GOAL:
Rewrite the material below, changing every "pose" to "view" and leaving everything else as it is.
## Start
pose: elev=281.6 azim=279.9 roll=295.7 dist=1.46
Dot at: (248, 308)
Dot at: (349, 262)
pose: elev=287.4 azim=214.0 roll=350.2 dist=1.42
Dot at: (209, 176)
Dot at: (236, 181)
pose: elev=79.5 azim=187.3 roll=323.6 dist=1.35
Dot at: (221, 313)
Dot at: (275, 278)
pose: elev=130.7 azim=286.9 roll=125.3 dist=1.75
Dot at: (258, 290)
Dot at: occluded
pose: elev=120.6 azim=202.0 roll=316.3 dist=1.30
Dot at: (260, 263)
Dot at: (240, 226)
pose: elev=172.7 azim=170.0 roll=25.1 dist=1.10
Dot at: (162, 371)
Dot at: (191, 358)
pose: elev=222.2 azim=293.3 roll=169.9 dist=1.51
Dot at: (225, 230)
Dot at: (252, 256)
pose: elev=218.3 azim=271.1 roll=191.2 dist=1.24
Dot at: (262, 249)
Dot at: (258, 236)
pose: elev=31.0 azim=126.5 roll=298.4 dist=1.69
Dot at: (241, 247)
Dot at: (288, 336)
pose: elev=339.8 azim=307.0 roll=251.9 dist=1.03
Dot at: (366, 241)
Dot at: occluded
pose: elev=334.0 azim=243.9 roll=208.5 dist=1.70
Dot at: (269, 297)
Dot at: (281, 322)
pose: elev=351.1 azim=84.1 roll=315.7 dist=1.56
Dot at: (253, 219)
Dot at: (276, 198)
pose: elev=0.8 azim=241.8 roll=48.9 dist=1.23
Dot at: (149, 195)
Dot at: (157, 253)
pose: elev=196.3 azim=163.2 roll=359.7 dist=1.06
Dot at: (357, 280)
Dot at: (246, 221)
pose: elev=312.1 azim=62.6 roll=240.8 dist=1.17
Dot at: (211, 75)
## End
EXERCISE SOLUTION:
view: elev=281.6 azim=279.9 roll=295.7 dist=1.46
Dot at: (248, 308)
Dot at: (349, 262)
view: elev=287.4 azim=214.0 roll=350.2 dist=1.42
Dot at: (209, 176)
Dot at: (236, 181)
view: elev=79.5 azim=187.3 roll=323.6 dist=1.35
Dot at: (221, 313)
Dot at: (275, 278)
view: elev=130.7 azim=286.9 roll=125.3 dist=1.75
Dot at: (258, 290)
Dot at: occluded
view: elev=120.6 azim=202.0 roll=316.3 dist=1.30
Dot at: (260, 263)
Dot at: (240, 226)
view: elev=172.7 azim=170.0 roll=25.1 dist=1.10
Dot at: (162, 371)
Dot at: (191, 358)
view: elev=222.2 azim=293.3 roll=169.9 dist=1.51
Dot at: (225, 230)
Dot at: (252, 256)
view: elev=218.3 azim=271.1 roll=191.2 dist=1.24
Dot at: (262, 249)
Dot at: (258, 236)
view: elev=31.0 azim=126.5 roll=298.4 dist=1.69
Dot at: (241, 247)
Dot at: (288, 336)
view: elev=339.8 azim=307.0 roll=251.9 dist=1.03
Dot at: (366, 241)
Dot at: occluded
view: elev=334.0 azim=243.9 roll=208.5 dist=1.70
Dot at: (269, 297)
Dot at: (281, 322)
view: elev=351.1 azim=84.1 roll=315.7 dist=1.56
Dot at: (253, 219)
Dot at: (276, 198)
view: elev=0.8 azim=241.8 roll=48.9 dist=1.23
Dot at: (149, 195)
Dot at: (157, 253)
view: elev=196.3 azim=163.2 roll=359.7 dist=1.06
Dot at: (357, 280)
Dot at: (246, 221)
view: elev=312.1 azim=62.6 roll=240.8 dist=1.17
Dot at: (211, 75)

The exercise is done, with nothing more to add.